Soğuk savaş genel olarak iki taraf arasında çatışmaya dönüşme potansiyeli bulunan ve silah kullanmaksızın yaşanan anlaşmazlık/mücadele durumudur. Birinci soğuk savaş dönemi 2.Dünya Savaşıyla başlamış ve SSCB’nin dağılmasıyla sona ermiştir.
Birinci dönemin tarafları ABD ve SSCB’dir. Diğer ülkeler bu iki tarafın dengesine etki edebildiği ölçüde gündeme gelmiş, oyun alanına girebilmiştir. Örneğin Japonya, Hindistan, Vietnam...
Şimdilerde şu soru gündemde...
2.Soğuk Savaş mı başlıyor?
Bu konuda ilginç araştırmalar yapılıyor. Örneğin Colorado Üniversitesi’nden Aaron Clauset 1823’ten 2003’e kadar olan tüm savaşların sebep ve sonuçlarını belirli rakamlar la bilgisayar ortamına taşımış ve istatistiksel olarak yoğunlaşma grafikleri oluşturmuş. Clauset, 3.Dünya Savaşı için en az 100 yıllık alt sınıra ulaşılması gerektiğini iddia ediyor. Bu iddiaya bakılırsa daha 20 yılımız var.
Ama asıl soruya cevap bulmak için iki önemli yaklaşımı dikkatinize sunalım...
(1)Bir dönem Harvard Üniversitesinde de görev yapmış olan William Overholt ABD’nin küresel ölçekteki konumunu devam ettirmek için Asya’daki yönelimine dikkat çekiyor. Zira ABD’nin askeri, ekonomik ve kültürel bakımdan 2000’li yıllarda geriye gitmeye başlayan gücü (hala en yaygını olsa da) son yıllarda baskın olmaktan uzaklaşıyor. Overholt yaşadığımız bu süreçte yeni bir soğuk savaşın ABD-Çin arasında konumlanacağını ve bu dengede Japonya ile Tayvan’ın etkisinin büyük olacağını söylüyor.
Ancak 2011’den sonra Ortadoğu’da yeni bir kırılma yaşandı. Rusya kendisini çevreleme politikasını uzakta karşılamak ve “sıcak denizlere inme” hedefini uyarlamak için Ortadoğu’ya odaklandı ve masanın diğer tarafındaki oyun kurucu haline geldi.

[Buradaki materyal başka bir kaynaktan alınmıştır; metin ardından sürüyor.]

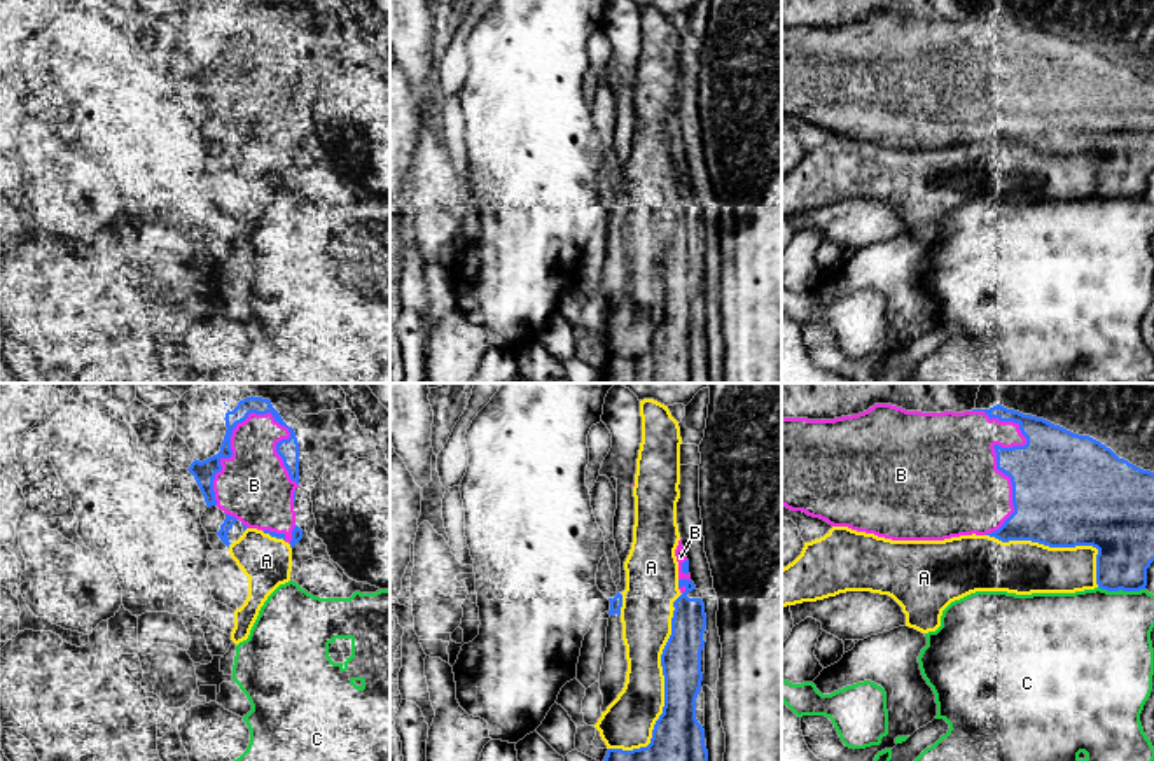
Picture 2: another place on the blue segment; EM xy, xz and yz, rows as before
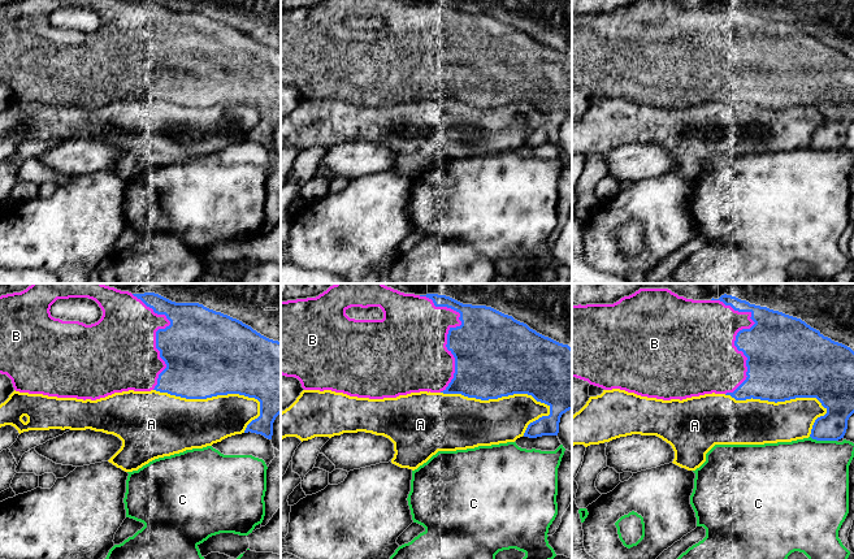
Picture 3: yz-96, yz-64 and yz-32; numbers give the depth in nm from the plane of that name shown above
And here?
A: do not merge
B: merge
C: do not merge
Merge: B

(2)Soğuk savaşın sona erişinden bu yana yaklaşık 30 yıl geçti. Dünya savaşlarının iklimi o günkü denklem için geçerli olsa da taşıdığı izler bugüne ışık tutar nitelikte. İlk soğuk savaş döneminin tarafları ABD ve Rusya bir başka oyuncu ile ayrışıyor ya da ortaklaşıyor. Yeni dönemde karşı kutbun merkezinde Çin konumlanırken, ABD-Rusya rekabeti Çin’in orta ve uzak vadedeki planlarına göre biçimleniyor. İşte bu noktada egemen güçlerin “Tukidides tuzağına” düşüp düşmeyecekleri yeni soğuk savaşın akıbetini belirler deniliyor. Tukidides antik Yunanistan’da Atina ve Sparta arasındaki savaşı tarihe kaydeden kişi. Graham Allison’da bu tuzağı şöyle anlatıyor. Yükselen bir gücün egemen olduğu kabul edilen başka bir gücün yerine geçmesi tehlikesine karşı gelişen karmaşık gerilim. Allison’ a göre son beş yüz yılda 16 kez egemen bir güç yükselmekte olan başka bir güç tarafından tehdit edilmiş. Bunların 12’sinde savaş meydana gelmiş.
Her iki yaklaşımında ortak noktası şu.
Birinci soğuk savaşın aktörleri bugün de benzer bir alanda kendisini gösteriyor. Yine Rusya çevrelenmek isteniyor ancak bu kez ikincil hedef konumunda. Bu kez yeni savaş alanının Orta Asya ve Trans Atlantik ile iç içe geçmekte olduğunu görüyoruz. Asıl hedef onunla etkileşimi kesilmek istenen Çin...
Bu sebeple bugün Ortadoğu’da insanlar ölürken, sınırlar tanzim edilirken daha yukarıda başlayan asıl güç mücadelesi göz ardı edilmemeli.